Que Label Régie justifie d'un chiffre d'affaires de 37 468 euro par numéro, soit à raison d'une commission de 30 % un manque à gagner de 1 124, 04 euro par numéro ;

Considérant que, pour le n° 15, elle fait valoir qu'elle avait déjà reçu les annonces et que celles doivent être rémunérées au taux de 30% selon les dispositions contractuelles ;

Que toutefois les ordres d'insertion produits par Label Régie ne sont pas clairement identifiables comme étant des ordres restés en portefeuille pour l'édition du Numéro 15 ;

Qu'il y a lieu en conséquence de le retenir comme étant un numéro à paraître dans le calcul du préjudice de Label Régie à raison de deux numéros pour chacune des trois années restant soit 6 numéros et un manque à gagner de 67 442,40 euro ;

Considérant que ce chiffre prend en compte le chiffre d'affaires moyen et dès lors celui enregistré au titre des ordres d'insertion signés avant la rupture et restant en portefeuille pour les parutions à venir ;

Considérant qu'il y a lieu de réformer partiellement la décision entreprise et de fixer à 67 442,40 euro le préjudice de Label Régie.

Sur la compensation

Considérant que la société Label Régie a consigné les sommes reçues en exécution du contrat après sa rupture soit la somme de 26 626,38 euro ;

Que c'est à juste titre que les premiers juges lui en ont donné acte et ont ordonné la compensation avec les sommes mises à la charge de Dealer de Luxe.
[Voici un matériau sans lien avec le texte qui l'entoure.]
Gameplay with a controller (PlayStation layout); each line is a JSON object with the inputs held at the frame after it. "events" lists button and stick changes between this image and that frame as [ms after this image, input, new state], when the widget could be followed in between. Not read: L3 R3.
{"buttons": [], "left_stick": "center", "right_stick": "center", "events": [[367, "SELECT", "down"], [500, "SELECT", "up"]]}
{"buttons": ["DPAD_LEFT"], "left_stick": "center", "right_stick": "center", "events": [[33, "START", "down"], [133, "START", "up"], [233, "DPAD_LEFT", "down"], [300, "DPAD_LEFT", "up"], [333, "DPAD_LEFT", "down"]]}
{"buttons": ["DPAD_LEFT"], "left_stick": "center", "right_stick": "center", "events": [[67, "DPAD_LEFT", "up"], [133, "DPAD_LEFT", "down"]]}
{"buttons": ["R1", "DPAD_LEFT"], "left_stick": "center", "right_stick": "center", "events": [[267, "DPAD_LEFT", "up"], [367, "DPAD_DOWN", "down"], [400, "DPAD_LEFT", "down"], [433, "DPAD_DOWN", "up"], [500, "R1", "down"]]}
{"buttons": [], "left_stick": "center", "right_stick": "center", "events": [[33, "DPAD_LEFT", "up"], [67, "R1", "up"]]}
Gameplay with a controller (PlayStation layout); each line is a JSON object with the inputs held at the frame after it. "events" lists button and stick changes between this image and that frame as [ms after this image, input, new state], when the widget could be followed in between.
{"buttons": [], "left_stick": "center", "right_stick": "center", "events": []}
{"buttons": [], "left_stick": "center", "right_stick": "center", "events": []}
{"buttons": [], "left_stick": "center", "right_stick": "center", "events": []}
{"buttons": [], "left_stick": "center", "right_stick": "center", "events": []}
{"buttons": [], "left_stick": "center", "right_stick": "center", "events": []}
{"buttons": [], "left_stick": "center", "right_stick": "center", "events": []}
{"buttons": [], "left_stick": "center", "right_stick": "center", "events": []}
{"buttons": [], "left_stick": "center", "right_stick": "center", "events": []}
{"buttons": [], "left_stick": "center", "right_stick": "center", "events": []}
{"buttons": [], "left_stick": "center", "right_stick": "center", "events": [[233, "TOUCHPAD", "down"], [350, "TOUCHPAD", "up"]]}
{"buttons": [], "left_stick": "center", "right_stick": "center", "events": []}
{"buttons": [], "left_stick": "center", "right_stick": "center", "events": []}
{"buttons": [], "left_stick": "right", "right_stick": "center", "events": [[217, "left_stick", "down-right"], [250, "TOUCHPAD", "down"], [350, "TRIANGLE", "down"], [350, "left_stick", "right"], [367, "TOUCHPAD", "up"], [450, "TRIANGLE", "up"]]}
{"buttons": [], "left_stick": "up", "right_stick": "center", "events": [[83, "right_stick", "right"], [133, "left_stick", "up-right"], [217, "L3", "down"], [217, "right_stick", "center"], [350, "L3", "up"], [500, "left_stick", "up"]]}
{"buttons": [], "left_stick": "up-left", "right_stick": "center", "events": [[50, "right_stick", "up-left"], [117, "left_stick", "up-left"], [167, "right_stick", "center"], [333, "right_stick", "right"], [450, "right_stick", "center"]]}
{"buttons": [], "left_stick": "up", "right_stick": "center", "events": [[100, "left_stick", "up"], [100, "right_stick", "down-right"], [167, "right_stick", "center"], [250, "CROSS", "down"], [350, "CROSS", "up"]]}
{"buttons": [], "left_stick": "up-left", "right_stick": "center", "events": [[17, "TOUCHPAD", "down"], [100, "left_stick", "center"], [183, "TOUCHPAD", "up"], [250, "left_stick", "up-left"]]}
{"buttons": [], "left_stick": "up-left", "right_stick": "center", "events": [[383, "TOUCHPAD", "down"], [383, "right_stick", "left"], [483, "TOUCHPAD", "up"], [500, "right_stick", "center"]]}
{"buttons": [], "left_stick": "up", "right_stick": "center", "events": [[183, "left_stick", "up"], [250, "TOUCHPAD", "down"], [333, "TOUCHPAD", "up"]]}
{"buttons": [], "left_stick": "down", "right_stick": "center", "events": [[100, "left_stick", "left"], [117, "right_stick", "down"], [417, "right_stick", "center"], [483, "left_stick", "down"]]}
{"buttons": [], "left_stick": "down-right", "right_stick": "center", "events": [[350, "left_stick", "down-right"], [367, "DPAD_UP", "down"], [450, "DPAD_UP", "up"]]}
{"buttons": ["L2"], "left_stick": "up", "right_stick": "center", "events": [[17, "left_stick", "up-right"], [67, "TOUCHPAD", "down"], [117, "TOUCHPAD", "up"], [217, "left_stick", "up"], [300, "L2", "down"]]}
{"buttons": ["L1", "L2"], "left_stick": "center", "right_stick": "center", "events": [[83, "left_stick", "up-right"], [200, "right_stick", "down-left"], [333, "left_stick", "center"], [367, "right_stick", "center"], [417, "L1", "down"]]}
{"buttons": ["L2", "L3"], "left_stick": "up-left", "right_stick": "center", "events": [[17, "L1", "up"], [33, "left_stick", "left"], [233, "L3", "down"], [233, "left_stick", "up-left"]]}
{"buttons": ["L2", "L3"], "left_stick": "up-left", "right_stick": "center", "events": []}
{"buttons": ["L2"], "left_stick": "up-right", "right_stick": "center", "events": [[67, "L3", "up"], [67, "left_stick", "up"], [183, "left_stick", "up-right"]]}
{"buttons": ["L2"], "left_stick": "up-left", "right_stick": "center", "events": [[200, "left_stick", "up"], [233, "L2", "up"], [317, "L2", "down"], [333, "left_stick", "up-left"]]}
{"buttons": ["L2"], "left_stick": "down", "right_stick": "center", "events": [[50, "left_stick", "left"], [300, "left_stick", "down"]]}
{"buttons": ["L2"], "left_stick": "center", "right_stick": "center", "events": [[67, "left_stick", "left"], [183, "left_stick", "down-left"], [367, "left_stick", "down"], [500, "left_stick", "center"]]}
Sur les frais et sur l'article 700 du Code de procédure civile

Considérant que Label Régie expose avoir engagé des frais d'exécution soit 2 305,31 euro qui ne sont pas contestés ;

Et considérant que la société Label Régie a dû engager des frais non compris dans les dépens qu'il serait inéquitable de laisser en totalité à sa charge , qu'il y a lieu de faire application des dispositions de l'article 700 du Code de procédure civile dans la mesure qui sera précisée au dispositif et de rejeter la demande de la société Dealer de Luxe à ce titre.

Par ces motifs : Confirme le jugement entrepris sauf à fixer le montant de l'indemnité à 67 442,40 euro, y ajoutant, Condamne la société Dealer de Luxe à payer la somme de 5 805,31 euro à la société Label Régie au titre de l'article 700 du Code de procédure civile, Condamne la société Dealer de Luxe aux dépens qui pourront être recouvrés conformément aux dispositions de l'article 699 du Code de procédure civile.